Fui lá e falei com o papai. Papai: “Não… Vamos ver”. Meu pai tinha muito medo, sempre muito cauteloso, não gostava de se aventurar, nunca foi acostumado a dever um tostão a ninguém. E que nos ensinou também a não sermos devedores, comprar só o que pode pagar, às vezes tem vontade de comprar, mas não pode, não compra, pra não ficar em aperto futuro. E o papai ficou na dúvida. Ele não sabia que eu levei o tio Dionísio lá. Aí quando foi num domingo, de manhã, lá em casa, na Avenida Surerus, no número 44, ele falou com o tio Dionísio que eu tinha descoberto um ponto na Getúlio Vargas e tal… O tio Dionísio disse: “Você tem que mudar, lá onde você está é pequeno, lá você põe uma vitrine e umas caixas de sapato pra você vender também no varejo.” Encheu ele de entusiasmo e o papai foi lá, sozinho, na hora do almoço, saiu e foi lá. Eu não sabia não, fiquei lá tomando conta da loja. Ele chegou e me disse:
-Eu fui lá ver a loja, mas lá tem muita bugiganga. E a mulher quer vender não é a loja não, ela quer vender aquelas porcarias tudo.
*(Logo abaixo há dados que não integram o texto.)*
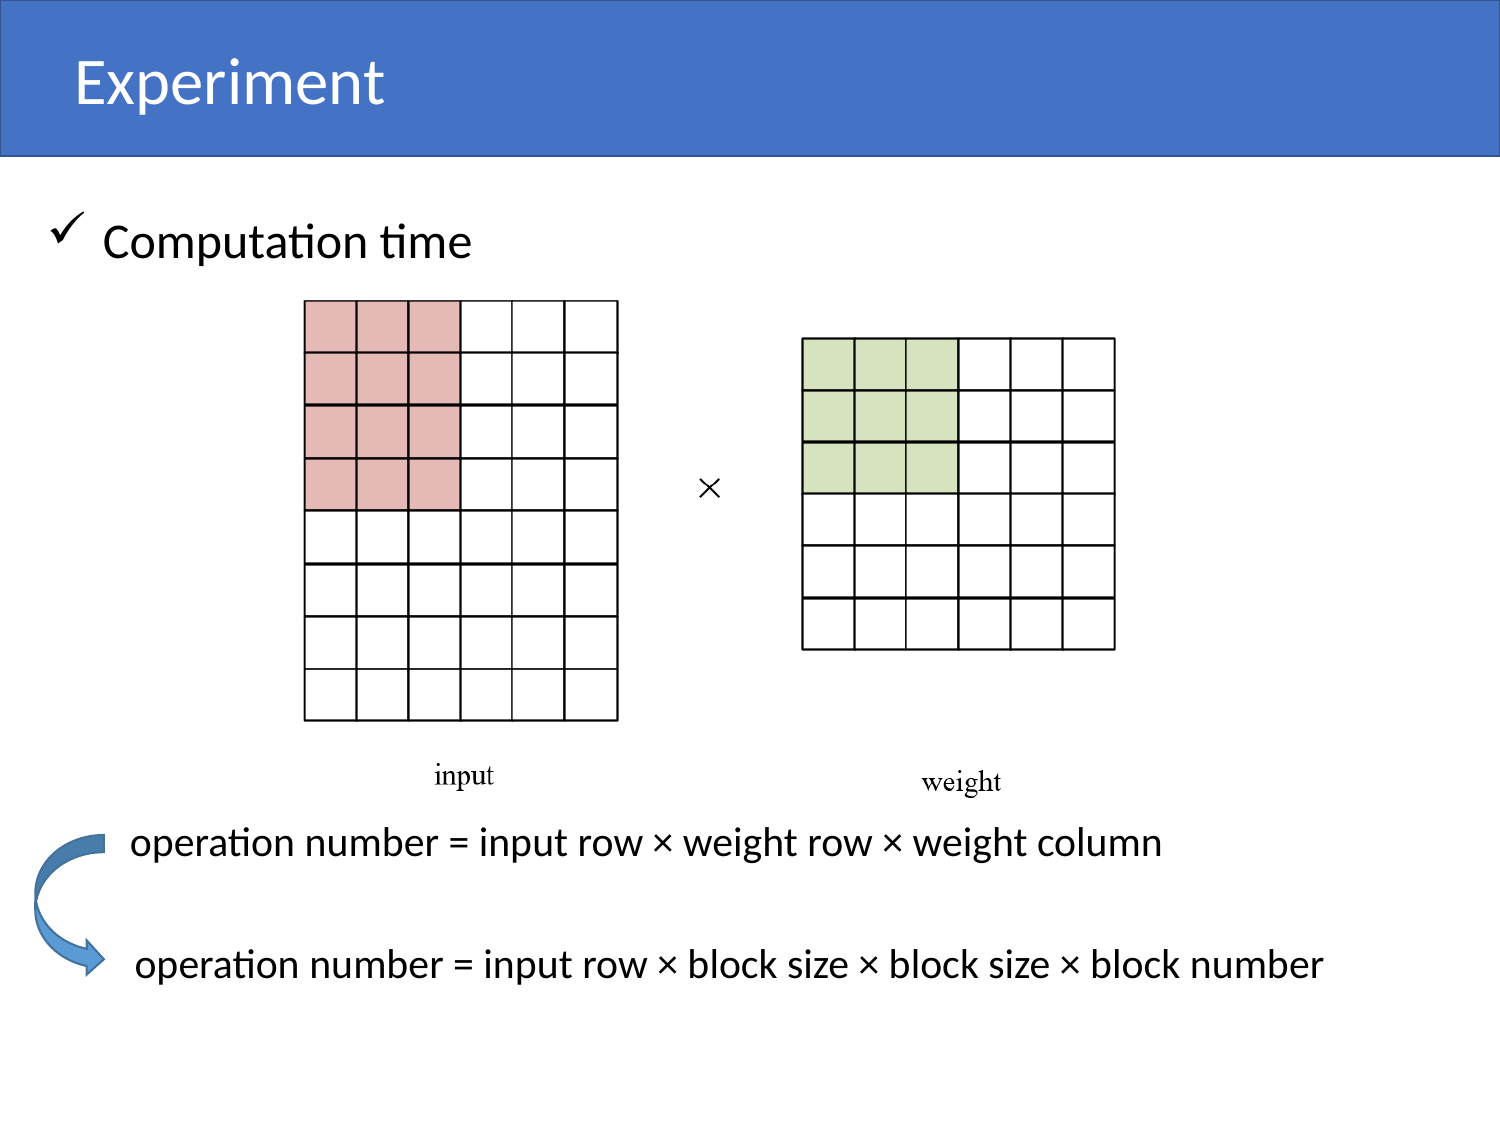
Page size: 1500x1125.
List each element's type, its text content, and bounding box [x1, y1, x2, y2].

text_box [0, 0, 1500, 157]
text_box operation number = input row × block size × block size × block number [119, 929, 1341, 995]
text_box Computation time [31, 201, 499, 277]
text_box operation number = input row × weight row × weight column [115, 807, 1179, 873]
text_box Experiment [59, 30, 401, 125]
picture [280, 277, 1137, 808]
text_box [34, 833, 106, 977]
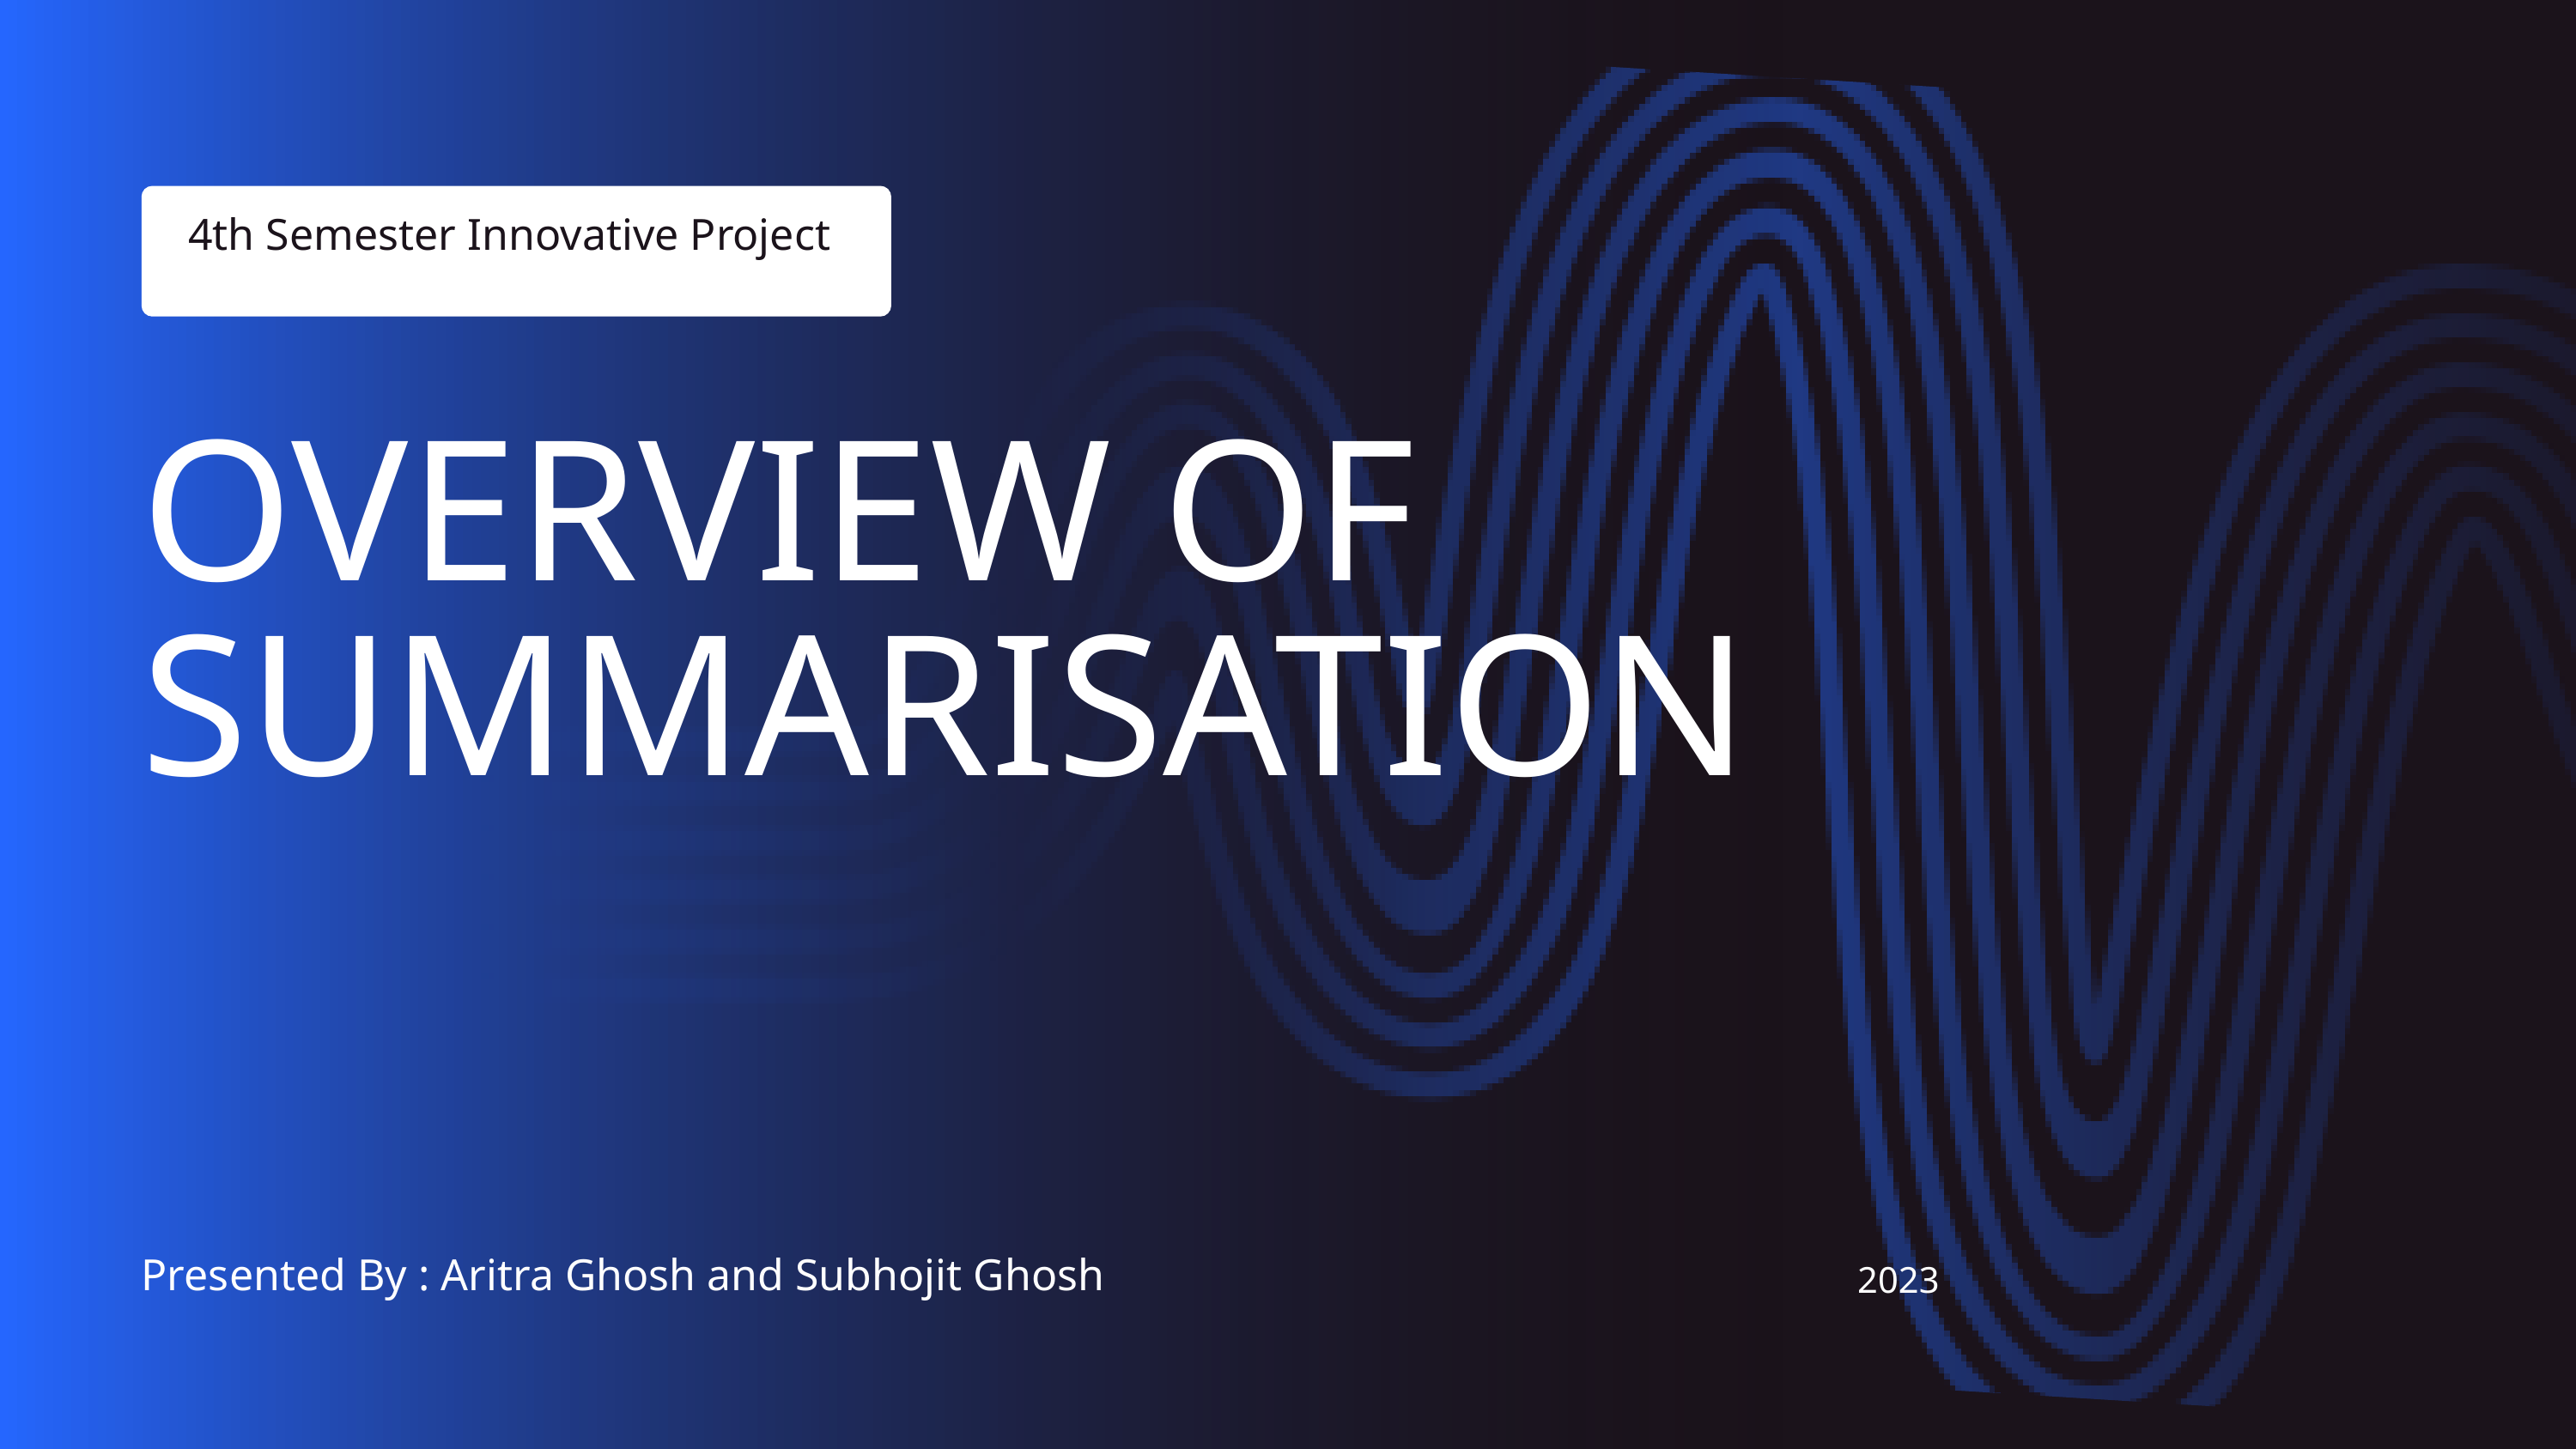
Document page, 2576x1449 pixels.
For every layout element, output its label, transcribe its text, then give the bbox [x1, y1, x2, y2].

table_header Presented By : Aritra Ghosh and Subhojit Ghosh [142, 1164, 1375, 1304]
text_box [0, 0, 1783, 1449]
table_header 2023 [1375, 1164, 2422, 1304]
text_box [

E aquelas porcarias eu não vou comprar.
Quer dizer, já estava disposto a comprar…
-Mas tem um problema, tem alguém na frente primeiro do que eu. Se o que está na frente desistir é que vai sobrar pra mim.
Aí eu fui lá, de tarde, nós fechamos a oficina mais cedo, por volta de 7 horas. E ela ficava aberta até 9 horas da noite, não passava ninguém e não vendia nada. E como meu pai ia por a loja ali é porque ele não dependia de varejo, ele tinha os fregueses dele de sapato novo e de consertos. Aí nós fomos lá. Chego lá e ela na queria vender de jeito nenhum, a não ser vendendo as bugigangas todas que estavam lá. Eram roupas daquelas prostitutas da Floriano Peixoto, mas vestidos bonitos, sapatos novos ainda. Porque elas sempre foram esbanjadoras. Vestiam uma, duas, três vezes e não queriam mais… Então aquilo vendia bastante. Mas acabou negociando e nós fomos pra lá. Fomos eu e ele pintar a loja, nunca fui pintor… Lixamos aquilo, arrumamos. Chamamos um amigo nosso da Avenida Surerus, o Zé Ferrari, ele era marceneiro. Pintou direitinho. Levamos o Zé Ferrari lá, ele fez duas vitrines, ficou bonitinho. E como é que vai chamar a loja? Não sabe, né?
-Geraldinho que vai falar!
-Ah, pai…
Eu sabia que ele era muito adepto e apegado a São Jorge, eu falei:
-O protetor do senhor, papai. São Jorge.
-Ah. É São Jorge!
E aí ele botou Calçados São Jorge. E o Calçados São Jorge ficou muitos anos ali, e ali eu trabalhei muitos anos com ele.